Les Voyous attendent leur terrible destin: un livre aux feuilles jaunies et cassantes; un livre dépouillé de toute couverture; un livre qui s'apprête à finir sur le trottoir mouillé et dont tout le monde se fout.

- ramasseurs de mégots; récupérateurs de livres... à chacun sa misère, à chacun son époque -

Les derniers étudiants du quartier s'agglutinent autour des comptoirs à sandwichs et à crêpes d'où s'échappent des vapeurs odorantes et sucrées.
Au moindre va-et-vient, à chaque mouvement de mains, les Voyous se brisent un peu plus, leur dos fatigué se déchire; de l'avant en arrière, un curieux les redresse, belote et rebelote, comme la main balaie les touches d'un piano de bastringue, les livres dominos attendent leur prochain maître. Et dix de der! Fatalitas!

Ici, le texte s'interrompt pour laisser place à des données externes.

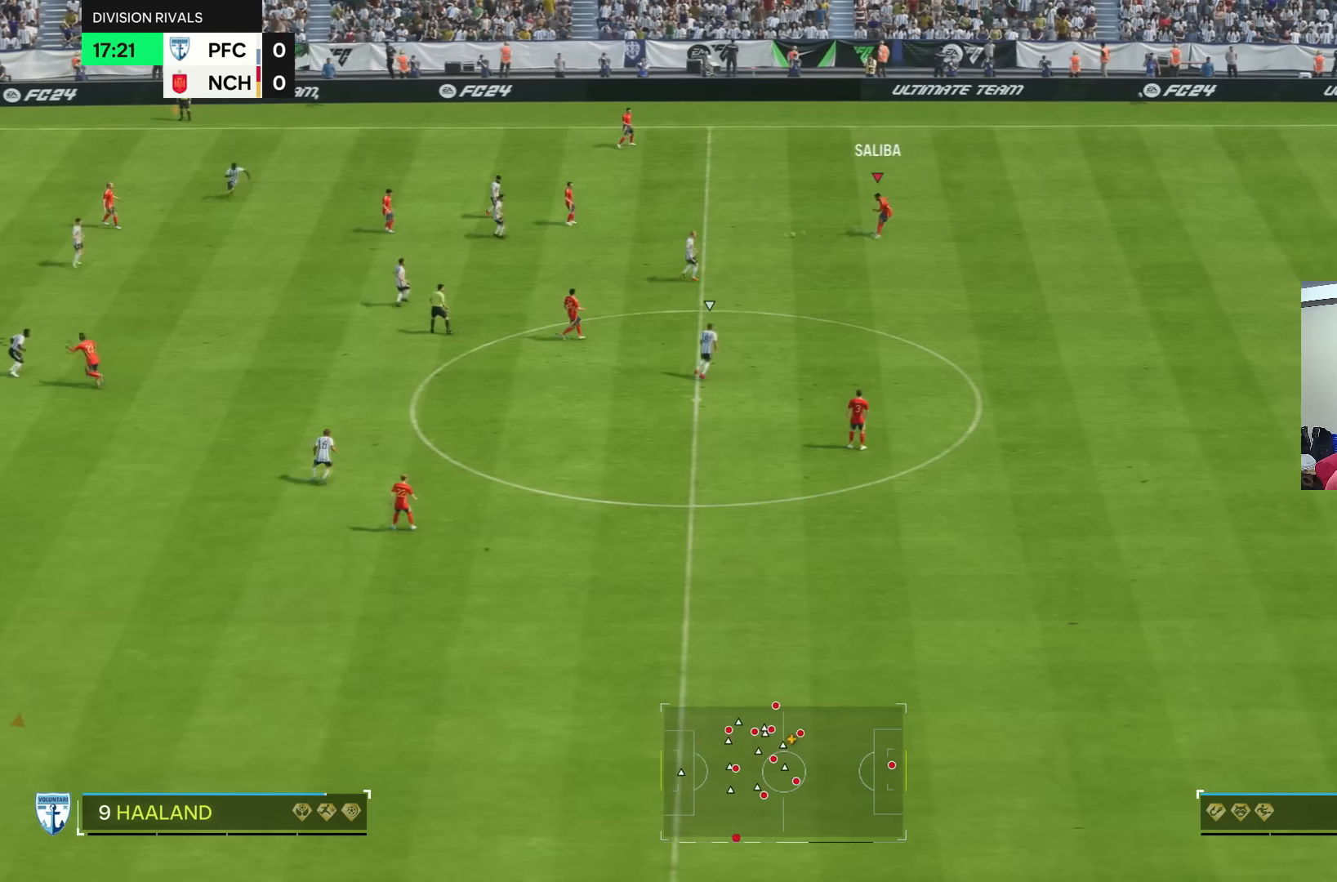
Gameplay with a controller (PlayStation layout); each line is a JSON object with the inputs held at the frame after it. "events" lists button and stick changes between this image and that frame as [ms after this image, input, new state], when the widget could be followed in between. Not read: L3 R3.
{"buttons": [], "left_stick": "down", "right_stick": "center", "events": []}
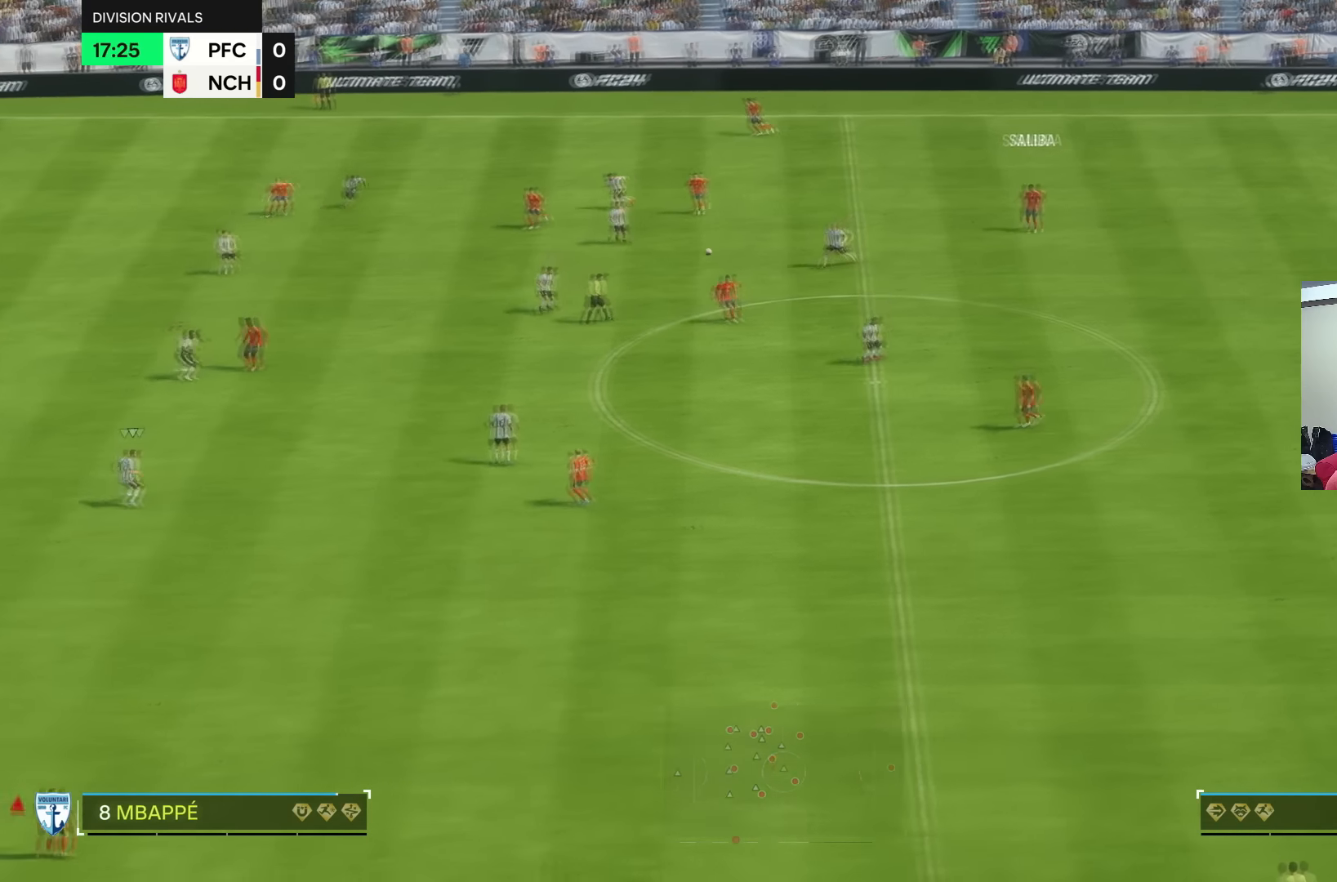
{"buttons": [], "left_stick": "center", "right_stick": "center", "events": [[367, "left_stick", "center"]]}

C'en est fait de leur triste destin.
Un nuage de bohémiennes écoule sa litanie larmoyante dans les ruelles pavées et caresse les sacs des touristes nombreux. Les "Voyous" finiront griffés par le vent froid et quelque talon haut de parisienne égarée.

Je pense à l'automne, aux arbres dénudés... Jean Follain... pourquoi Jean Follain?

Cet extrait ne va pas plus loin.